La morte di Donald Rumsfeld, la guerra in Iraq e il Nigergate

Redazione
01/07/2021

Rumsfeld, architetto delle guerre di Bush in Medio Oriente, è morto a 88 anni. Sostenne l'offensiva in Iraq basandosi sul Nigergate, una fake news che parlava anche italiano.

La morte di Donald Rumsfeld, la guerra in Iraq e il Nigergate

Donald Rumsfeld, ex segretario alla Difesa dei governi di Gerald Ford (1975-77) e George W. Bush (2001-06) è morto a Taco, nel Nuovo Messico, il 30 giugno. Aveva 88 anni. Repubblicano, ha servito a lungo il governo federale, ed è stato anche Capo di Gabinetto, dal 1974 al 1975, del Presidente Ford.

https://twitter.com/RumsfeldOffice/status/1410315512966434818

Dopo gli attentati alle Torri Gemelle dell’11 settembre 2001 è stato, insieme al vicepresidente Dick Cheney, al Segretario di Stato Colin Powell e alla Consigliera per la sicurezza nazionale Condoleezza Rice, “l’architetto” dell’invasione americana dell’Afghanistan e dell’Iraq, teorico della dottrina (passata alla storia come “dottrina Bush”) della “guerra preventiva”. Un’aberrazione totale del diritto internazionale, che invece consente le operazioni militari contro un altro Stato solo per rispondere a un attacco armato (cioè per legittima difesa).

L’eredità di Rumsfeld

Nonostante la guerra in Afghanistan sia ancora in corso (il ritiro delle truppe americane è previsto il prossimo 11 settembre), e quella in Iraq si sia rivelata da subito un attacco fondato su bugie colossali (il possesso di armi di distruzioni di massa da parte di Saddam Hussein), Rumsfeld ha sempre difeso quelle operazioni, come si legge anche nella sua autobiografia Known and Unknown: «Abbiamo liberato il mondo da un dittatore brutale come Saddam, creando una situazione più stabile e più sicura». Cosa non vera, visto che l’Iraq non ha mai trovato stabilità (anzi, è stato il terreno su cui è nato l’Isis) e il ritiro delle truppe dall’Afghanistan, pur prossimo, pone ancora grossi dubbi sulla situazione che gli americani lascerebbero, andandosene. Anche per questo, il Daily Beast gli dedica un profilo molto poco lusinghiero (“Il responsabile della morte di 400 mila persone è morto in pace”), che inizia così: «L’unica cosa tragica della morte di Donald Rumsfeld è che non sia avvenuta in una cella irachena».

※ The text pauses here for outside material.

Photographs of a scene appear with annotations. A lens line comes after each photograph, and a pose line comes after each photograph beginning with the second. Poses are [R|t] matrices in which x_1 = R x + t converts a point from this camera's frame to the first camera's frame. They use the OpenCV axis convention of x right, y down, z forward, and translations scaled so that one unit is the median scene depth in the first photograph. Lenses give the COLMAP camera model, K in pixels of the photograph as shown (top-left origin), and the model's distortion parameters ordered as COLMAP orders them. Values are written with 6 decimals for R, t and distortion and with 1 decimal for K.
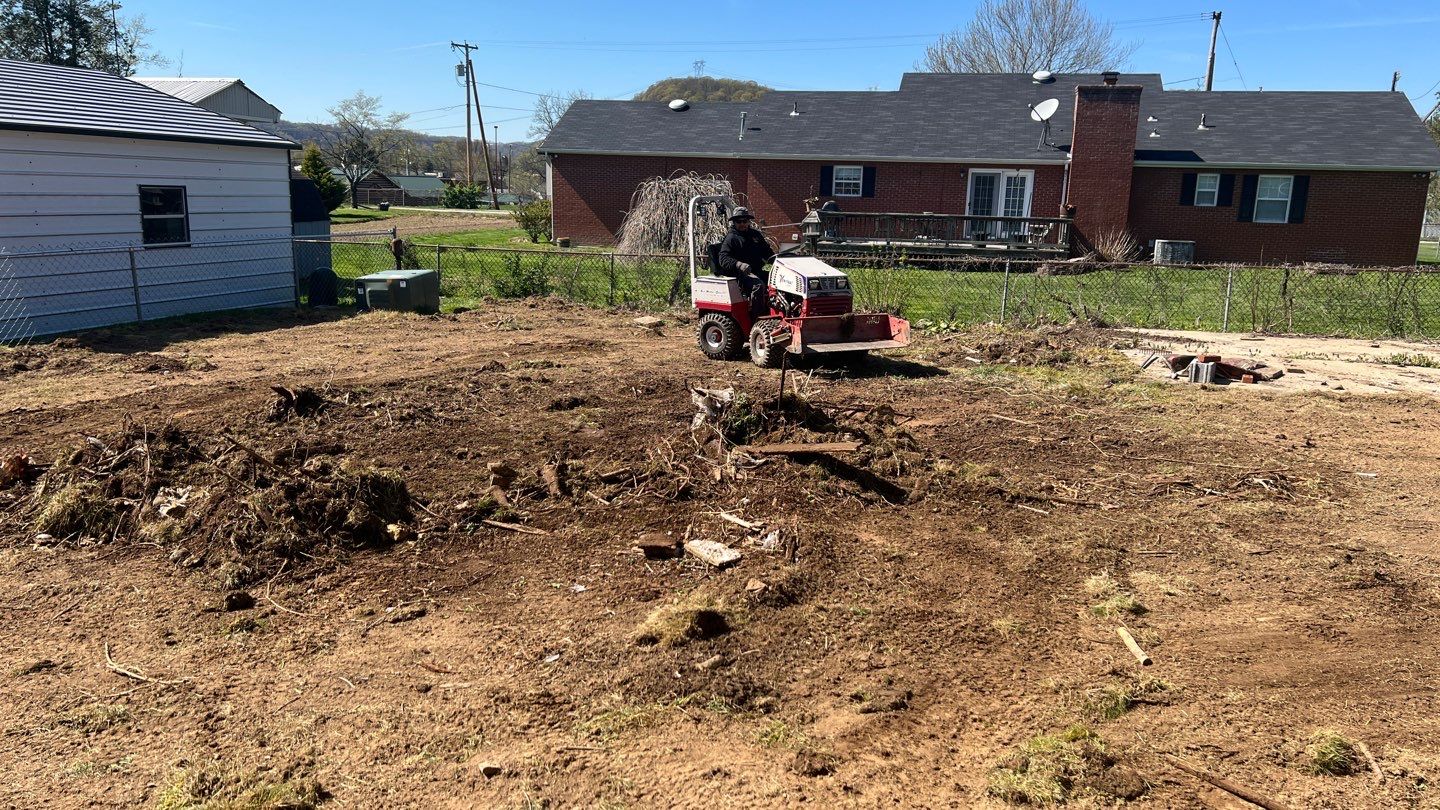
lens RADIAL K [[1084.2, 0, 720.0], [0, 1084.2, 405.0], [0, 0, 1]] dist [0.062176, -0.072029]
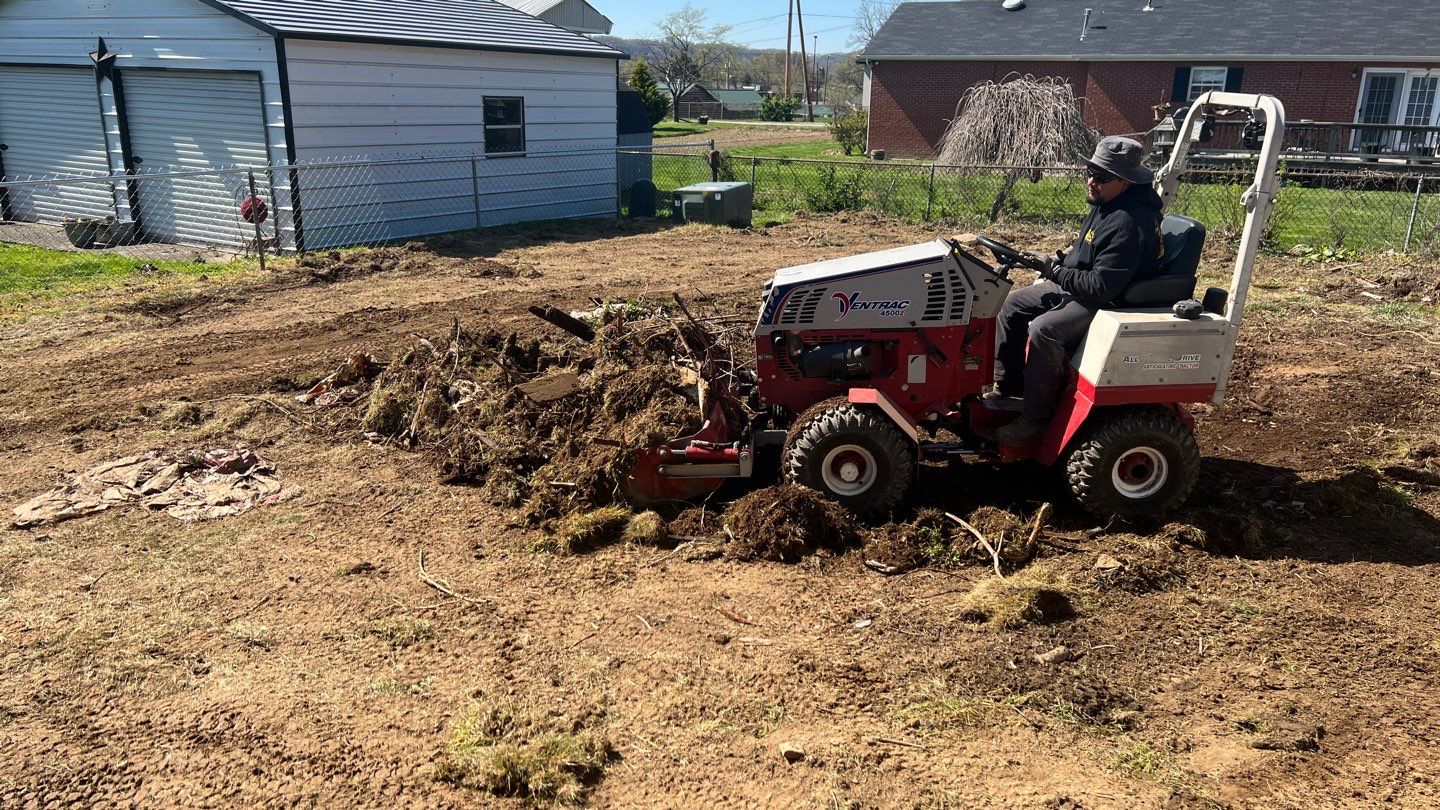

Rumsfeld, l’Italia e il Nigergate

Ma come nacque l’invasione dell’Iraq? Su che basi, Colin Powell mentì alle Nazioni Unite sulla presenza di armi di distruzione di massa detenute da Saddam Hussein? C’entra anche l’Italia, purtroppo. Rocco Martino, informatore del Sismi (i servizi segreti italiani) fornì infatti alla Cia dei documenti falsi che attestavano l’acquisto, da parte del governo iracheno, di polvere di uranio yellowcake dal Niger. Sulla base di quei documenti, i governi di Usa e Inghilterra (Tony Blair, primo ministro inglese, fu tra i principali alleati di Bush dell’epoca) affermarono che Saddam Hussein avesse violato l’embargo dell’Onu, e si fosse procurato del materiale nucleare per costruire delle armi di distruzione di massa. La vicenda è ricordata come Nigergate.

In sostanza, furono creati dei documenti falsi, recanti il timbro dell’ambasciata nigerina a Roma, che attestavano il passaggio dello yellowcake da Niamey a Baghdad. Per quanto lo stesso Sismi, l’intelligence francese, l’MI6 (i servizi segreti inglesi) e la Cia li avessero catalogati come poco attendibili, il 28 gennaio 2003 George W. Bush annunciò alla nazione: «Il governo britannico ha appreso che Saddam Hussein ha recentemente cercato quantità significative di uranio dall’Africa». Un falso, portato alla luce anche da inchieste giornalistiche americane e dalla pubblicazione, il 6 luglio 2003, di un articolo sul New York Times da parte dell’ambasciatore Joseph Wilson (“Cosa non ho trovato in Africa”), in cui il diplomatico diceva di avere «poca scelta, se non concludere che parte dell’intelligence relativa al programma di armi nucleari dell’Iraq è stata distorta per esagerare la minaccia irachena». I fatti, e le responsabilità italiane, furono ricostruite nel 2005 da un’inchiesta dei giornalisti Carlo Bonini e Giuseppe D’Avanzo su La Repubblica.